Instructions to follow >>
Output only the stretch of the listing that starts at the line containing "- Modern rules of criket" and ends at the line containing "- Retained natural", reproduced exactly with both ends.

Dataset records >>
========

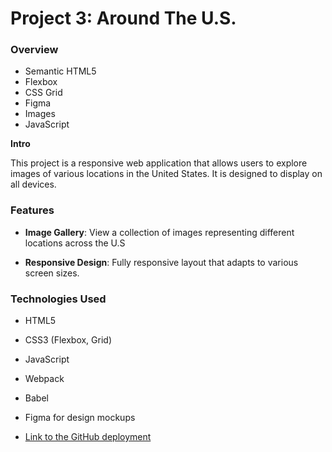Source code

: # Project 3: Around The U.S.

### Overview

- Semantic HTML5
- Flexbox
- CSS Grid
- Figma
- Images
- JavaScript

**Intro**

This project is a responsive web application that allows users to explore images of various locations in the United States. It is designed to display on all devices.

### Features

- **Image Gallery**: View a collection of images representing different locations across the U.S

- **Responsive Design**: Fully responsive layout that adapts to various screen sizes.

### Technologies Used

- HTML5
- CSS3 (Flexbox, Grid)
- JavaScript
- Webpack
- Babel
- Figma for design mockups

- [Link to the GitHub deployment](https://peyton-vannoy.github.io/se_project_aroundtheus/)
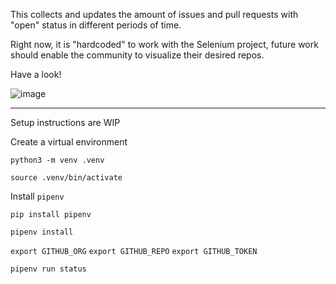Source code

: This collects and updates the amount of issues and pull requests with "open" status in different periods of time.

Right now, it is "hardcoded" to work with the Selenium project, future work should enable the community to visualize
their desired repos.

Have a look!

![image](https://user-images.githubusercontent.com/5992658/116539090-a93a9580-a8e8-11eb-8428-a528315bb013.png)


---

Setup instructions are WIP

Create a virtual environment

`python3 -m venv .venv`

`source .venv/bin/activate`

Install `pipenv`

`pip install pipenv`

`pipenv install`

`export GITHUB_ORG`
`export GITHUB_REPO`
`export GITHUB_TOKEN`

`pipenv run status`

========

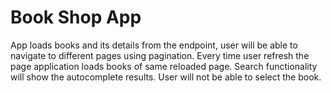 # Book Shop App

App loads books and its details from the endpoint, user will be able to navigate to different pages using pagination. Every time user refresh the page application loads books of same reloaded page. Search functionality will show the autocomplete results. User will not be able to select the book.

========

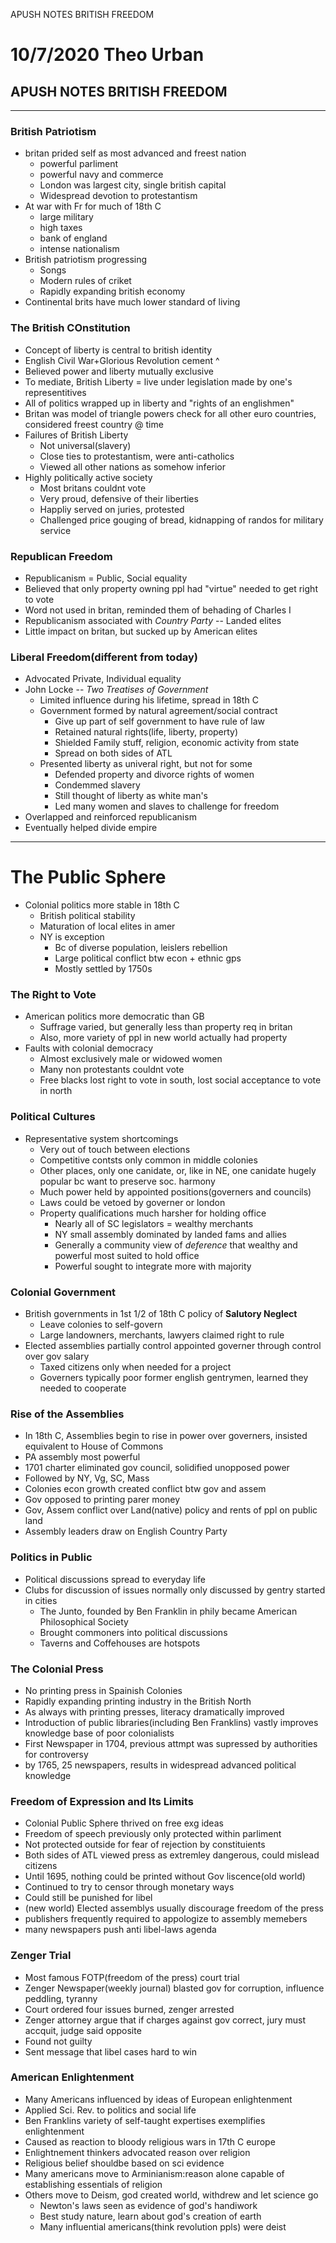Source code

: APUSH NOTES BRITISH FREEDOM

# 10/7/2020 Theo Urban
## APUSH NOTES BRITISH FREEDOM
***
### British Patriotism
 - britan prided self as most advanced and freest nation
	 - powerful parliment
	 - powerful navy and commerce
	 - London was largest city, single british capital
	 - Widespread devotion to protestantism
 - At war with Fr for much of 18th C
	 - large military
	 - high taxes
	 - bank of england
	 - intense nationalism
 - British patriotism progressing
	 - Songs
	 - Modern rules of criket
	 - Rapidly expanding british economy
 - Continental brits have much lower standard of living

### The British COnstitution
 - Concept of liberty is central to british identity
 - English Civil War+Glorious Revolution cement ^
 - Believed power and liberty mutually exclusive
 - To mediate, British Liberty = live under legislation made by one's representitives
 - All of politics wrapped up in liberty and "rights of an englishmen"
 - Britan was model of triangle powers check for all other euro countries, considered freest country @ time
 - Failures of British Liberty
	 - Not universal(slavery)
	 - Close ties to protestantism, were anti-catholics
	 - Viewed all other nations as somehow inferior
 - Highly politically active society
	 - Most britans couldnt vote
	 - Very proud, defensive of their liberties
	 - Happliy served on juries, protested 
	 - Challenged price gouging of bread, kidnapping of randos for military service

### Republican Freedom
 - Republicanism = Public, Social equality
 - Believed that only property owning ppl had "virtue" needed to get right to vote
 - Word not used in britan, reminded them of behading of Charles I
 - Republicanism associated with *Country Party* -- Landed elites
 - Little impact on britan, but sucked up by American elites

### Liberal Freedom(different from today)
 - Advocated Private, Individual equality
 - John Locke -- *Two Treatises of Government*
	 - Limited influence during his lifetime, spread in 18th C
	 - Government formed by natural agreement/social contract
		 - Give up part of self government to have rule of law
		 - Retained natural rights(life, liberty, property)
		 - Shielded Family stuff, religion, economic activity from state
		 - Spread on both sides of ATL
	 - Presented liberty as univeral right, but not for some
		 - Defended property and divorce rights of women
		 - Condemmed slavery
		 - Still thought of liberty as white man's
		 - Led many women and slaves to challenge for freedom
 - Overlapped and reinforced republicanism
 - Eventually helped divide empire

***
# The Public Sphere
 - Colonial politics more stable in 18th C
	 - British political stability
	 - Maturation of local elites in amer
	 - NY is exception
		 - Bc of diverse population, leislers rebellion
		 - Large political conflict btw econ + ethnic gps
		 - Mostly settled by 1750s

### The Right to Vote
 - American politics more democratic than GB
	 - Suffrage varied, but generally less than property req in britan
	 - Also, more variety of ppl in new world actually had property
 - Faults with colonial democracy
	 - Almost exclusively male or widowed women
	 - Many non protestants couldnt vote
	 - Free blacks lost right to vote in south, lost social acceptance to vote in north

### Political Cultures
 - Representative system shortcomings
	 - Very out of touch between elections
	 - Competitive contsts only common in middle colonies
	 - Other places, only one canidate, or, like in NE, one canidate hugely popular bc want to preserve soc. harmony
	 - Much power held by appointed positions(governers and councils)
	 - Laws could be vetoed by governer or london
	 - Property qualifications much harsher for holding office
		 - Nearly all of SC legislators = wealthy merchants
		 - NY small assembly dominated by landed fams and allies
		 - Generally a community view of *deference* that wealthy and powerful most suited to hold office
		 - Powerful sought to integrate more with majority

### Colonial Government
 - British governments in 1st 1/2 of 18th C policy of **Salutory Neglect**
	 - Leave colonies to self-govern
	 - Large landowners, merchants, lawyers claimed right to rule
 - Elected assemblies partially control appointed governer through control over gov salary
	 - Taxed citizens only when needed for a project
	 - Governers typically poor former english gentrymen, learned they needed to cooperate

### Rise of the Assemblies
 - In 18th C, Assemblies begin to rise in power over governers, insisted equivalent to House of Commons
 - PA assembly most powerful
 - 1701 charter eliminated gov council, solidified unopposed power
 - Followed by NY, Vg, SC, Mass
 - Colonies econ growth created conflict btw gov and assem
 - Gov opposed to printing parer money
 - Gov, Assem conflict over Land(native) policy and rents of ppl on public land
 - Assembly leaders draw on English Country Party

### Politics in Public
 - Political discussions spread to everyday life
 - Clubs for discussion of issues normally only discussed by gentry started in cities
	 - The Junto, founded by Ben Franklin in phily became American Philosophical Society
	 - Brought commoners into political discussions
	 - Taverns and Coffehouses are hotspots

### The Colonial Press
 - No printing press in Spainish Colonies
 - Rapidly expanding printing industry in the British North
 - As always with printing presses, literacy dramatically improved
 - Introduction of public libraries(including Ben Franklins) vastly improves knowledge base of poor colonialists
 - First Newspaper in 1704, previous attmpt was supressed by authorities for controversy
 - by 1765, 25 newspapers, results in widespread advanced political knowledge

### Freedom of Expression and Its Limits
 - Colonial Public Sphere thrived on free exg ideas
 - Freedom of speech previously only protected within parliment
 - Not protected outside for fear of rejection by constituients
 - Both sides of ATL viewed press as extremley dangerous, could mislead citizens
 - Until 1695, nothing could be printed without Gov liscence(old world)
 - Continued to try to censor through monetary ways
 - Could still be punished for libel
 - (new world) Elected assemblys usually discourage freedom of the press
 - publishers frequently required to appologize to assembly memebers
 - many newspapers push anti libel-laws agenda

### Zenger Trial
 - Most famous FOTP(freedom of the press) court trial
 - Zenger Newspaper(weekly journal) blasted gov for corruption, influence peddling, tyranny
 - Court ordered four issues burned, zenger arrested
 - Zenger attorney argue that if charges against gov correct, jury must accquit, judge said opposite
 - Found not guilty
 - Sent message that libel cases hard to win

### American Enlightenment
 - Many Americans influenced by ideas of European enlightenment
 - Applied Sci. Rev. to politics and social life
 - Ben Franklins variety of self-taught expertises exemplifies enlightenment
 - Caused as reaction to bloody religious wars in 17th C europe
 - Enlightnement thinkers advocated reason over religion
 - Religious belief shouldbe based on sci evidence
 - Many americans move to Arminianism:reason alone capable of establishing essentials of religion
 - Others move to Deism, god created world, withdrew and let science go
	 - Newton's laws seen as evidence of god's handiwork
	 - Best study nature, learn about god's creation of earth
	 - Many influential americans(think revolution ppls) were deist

========

Solution for this task >>
	 - Modern rules of criket
	 - Rapidly expanding british economy
 - Continental brits have much lower standard of living

### The British COnstitution
 - Concept of liberty is central to british identity
 - English Civil War+Glorious Revolution cement ^
 - Believed power and liberty mutually exclusive
 - To mediate, British Liberty = live under legislation made by one's representitives
 - All of politics wrapped up in liberty and "rights of an englishmen"
 - Britan was model of triangle powers check for all other euro countries, considered freest country @ time
 - Failures of British Liberty
	 - Not universal(slavery)
	 - Close ties to protestantism, were anti-catholics
	 - Viewed all other nations as somehow inferior
 - Highly politically active society
	 - Most britans couldnt vote
	 - Very proud, defensive of their liberties
	 - Happliy served on juries, protested 
	 - Challenged price gouging of bread, kidnapping of randos for military service

### Republican Freedom
 - Republicanism = Public, Social equality
 - Believed that only property owning ppl had "virtue" needed to get right to vote
 - Word not used in britan, reminded them of behading of Charles I
 - Republicanism associated with *Country Party* -- Landed elites
 - Little impact on britan, but sucked up by American elites

### Liberal Freedom(different from today)
 - Advocated Private, Individual equality
 - John Locke -- *Two Treatises of Government*
	 - Limited influence during his lifetime, spread in 18th C
	 - Government formed by natural agreement/social contract
		 - Give up part of self government to have rule of law
		 - Retained natural rights(life, liberty, property)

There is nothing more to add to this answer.